Последний раз я взглянула на свое мертвое лицо – на нем лежала печать предсмертных страданий, но мне повезло – я умерла молодой… Нет, нет! Не я… Не хватало только напоследок сойти с ума!
Потом я плотно завернула Шейлу в свой халат, и она стала похожа на мумию большой кошки.
Господи, а куда же попадет ее душа? Дважды Превращенная – она уже и не кошка, и не человек… Кто из Богов небесных примет ее свои объятья? А была ли Шейла человеком? Может, это Бастет наказала ее за клятвопреступление, а значит, она была кошкой… И напоследок опять подшутила надо мной…
Чтоб мне не было скучно. И, может быть, идиотский сосуд действительно был пустым! Но я никогда уже об этом не узнаю…
Три часа я, совершенно голая, обливаясь потом и ежеминутно в страхе оглядываясь, пыталась выкопать яму валявшейся рядом лопатой. Песок настойчиво осыпался в могилу, и, казалось, этому не будет конца… Несколько раз я опускала руки, однако боль и чувство долга придали мне сил, и в конце концов я победила песок.
Сумки в пальмовых зарослях остались нетронутыми.
Я схватила кожаный рюкзачок Герды – собственно, в прошлой жизни это был мой рюкзачок – и с облегчением обнаружила, что все мои документы в порядке. Остальные паспорта и все оставшиеся чужие вещи, включая алебастровую вазочку, я утопила. Затем, наскоро ополоснувшись в прохладном Ниле, оделась, и вовремя – глухо урча, к берегу уже подходил вчерашний катерок. Капитан издали помахал мне рукой, и мне с трудом далась спасительная улыбка Пиноккио…
Я села рядом с кормой и тупо глядела на убегающую воду. Бойкий мальчишка, помощник капитана, принес мне стакан сока – я с истово осушила его, словно это был не сок, а святая вода. В кармашке рюкзачка лежало зеркальце – после некоторых колебаний я решилась взглянуть на себя…
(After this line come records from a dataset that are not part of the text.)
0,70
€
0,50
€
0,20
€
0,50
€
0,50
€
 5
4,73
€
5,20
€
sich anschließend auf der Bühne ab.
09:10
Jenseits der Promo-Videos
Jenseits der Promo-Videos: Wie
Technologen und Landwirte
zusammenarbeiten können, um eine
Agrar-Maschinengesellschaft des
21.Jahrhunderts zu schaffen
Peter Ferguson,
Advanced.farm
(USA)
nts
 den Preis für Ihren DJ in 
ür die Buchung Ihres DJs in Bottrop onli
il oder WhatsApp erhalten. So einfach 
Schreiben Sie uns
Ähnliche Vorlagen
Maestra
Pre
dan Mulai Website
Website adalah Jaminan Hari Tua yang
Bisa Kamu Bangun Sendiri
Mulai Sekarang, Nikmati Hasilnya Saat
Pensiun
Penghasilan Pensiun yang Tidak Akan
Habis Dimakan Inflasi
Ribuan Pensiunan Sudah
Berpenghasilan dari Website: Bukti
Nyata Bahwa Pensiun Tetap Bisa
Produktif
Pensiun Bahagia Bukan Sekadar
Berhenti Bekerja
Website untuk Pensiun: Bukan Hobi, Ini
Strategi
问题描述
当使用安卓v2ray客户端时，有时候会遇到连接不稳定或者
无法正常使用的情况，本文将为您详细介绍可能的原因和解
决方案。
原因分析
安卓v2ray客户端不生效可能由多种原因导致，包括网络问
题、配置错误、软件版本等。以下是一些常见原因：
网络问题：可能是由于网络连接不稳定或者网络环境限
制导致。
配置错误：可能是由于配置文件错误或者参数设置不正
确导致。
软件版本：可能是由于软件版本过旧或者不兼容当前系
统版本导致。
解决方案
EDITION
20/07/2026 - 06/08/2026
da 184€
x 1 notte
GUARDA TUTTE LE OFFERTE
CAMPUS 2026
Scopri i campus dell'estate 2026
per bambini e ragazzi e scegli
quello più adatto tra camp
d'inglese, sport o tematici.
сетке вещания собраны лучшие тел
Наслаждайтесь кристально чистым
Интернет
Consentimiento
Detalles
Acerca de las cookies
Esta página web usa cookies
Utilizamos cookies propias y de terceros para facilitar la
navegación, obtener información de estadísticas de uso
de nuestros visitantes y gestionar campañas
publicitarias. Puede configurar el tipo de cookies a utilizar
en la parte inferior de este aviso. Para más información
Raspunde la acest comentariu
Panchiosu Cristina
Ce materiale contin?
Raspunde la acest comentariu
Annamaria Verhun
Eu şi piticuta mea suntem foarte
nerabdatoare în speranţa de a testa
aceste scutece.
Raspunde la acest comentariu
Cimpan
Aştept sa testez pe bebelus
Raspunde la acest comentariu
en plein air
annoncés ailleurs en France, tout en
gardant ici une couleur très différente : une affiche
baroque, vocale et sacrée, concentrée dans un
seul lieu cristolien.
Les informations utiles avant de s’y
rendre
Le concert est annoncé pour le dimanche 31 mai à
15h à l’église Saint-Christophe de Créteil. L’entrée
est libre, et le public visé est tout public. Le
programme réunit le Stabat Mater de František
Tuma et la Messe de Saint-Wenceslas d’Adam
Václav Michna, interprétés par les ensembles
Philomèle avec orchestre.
В кого же Игра превратила меня? Может быть, в Шейлу?..
Из зазеркалья на меня смотрела я, но почти совсем седая, с морщинами под глазами и вокруг рта. Что ж, когда я вернусь домой, придется заняться этим… Хотя, несомненно, я теперь выгляжу гораздо солиднее – может, оно и к лучшему?
Испуганного Шпенделя мне принесли археологи, когда я уже забиралась на катер по шаткому трапу. Один из них спросил на ломаном английском, не могу ли я его забрать с собой в Каир – кота наверняка потеряли туристы, которые приезжали сюда вчера… А в их компании у двоих аллергия на шерсть и к тому же экспедиция временно сворачивается в связи с неожиданным затоплением оборудования для раскопок.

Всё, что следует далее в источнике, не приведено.